Calculus: Early Transcendentals, Chapter 6, 6.3, Section 6.3, Problem 19

The shell has the radius 1 - y , the cricumference is 2pi*(1 - y) and the height is 1 - x , hence, the volume can be evaluated, using the method of cylindrical shells, such that:
V = 2pi*int_(0)^1 (1 - y)*(1-x) dy
You need to evaluate x from equation y = x^3 => x = root(3)y
V = 2pi*int_(0)^1 (1 - y)*(1-root(3)y) dy
V = 2pi*int_(0)^1 (1 - root(3)y - y + y*root(3)y)dy
V = 2pi*(int_(0)^1 dy - int_(0)^1 root(3)y dy - int_(0)^1 ydy + int_(0)^1 y*root(3)y dy)

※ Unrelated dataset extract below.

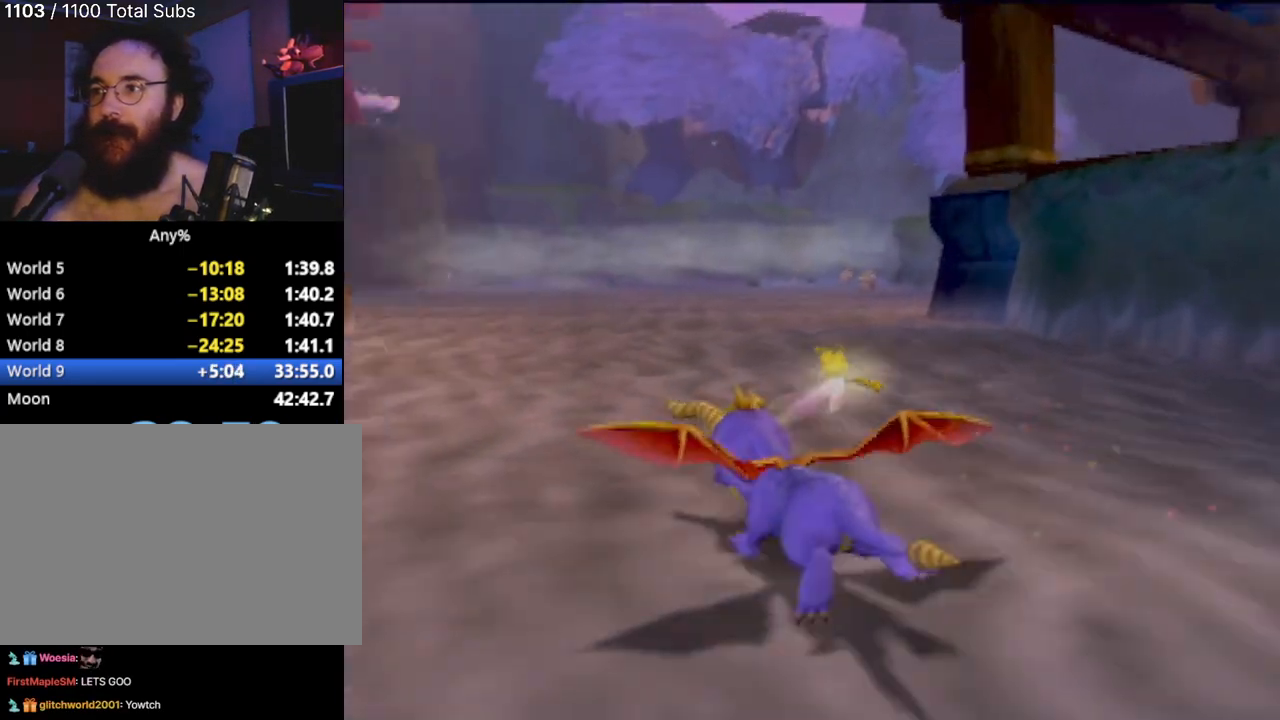
{"buttons": ["CROSS", "SQUARE"], "left_stick": "center", "events": [[267, "left_stick", "center"], [467, "CROSS", "down"]]}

Using the formula int x^n dx = (x^(n+1))/(n+1) yields:
V = 2pi*(y - (3/4)*y^(4/3) - y^2/2 + (3/7)*y^(7/3))|_0^1
V = 2pi*(1 - (3/4)*1^(4/3) - 1^2/2 + (3/7)*1^(7/3) - 0)
V = 2pi*(1 - 3/4 - 1/2 + 3/7)
V = 2pi*(28- 21 - 14 + 12)/28
V = (5pi)/14
Hence, evaluating the volume, using the method of cylindrical shells, yields V = (5pi)/14.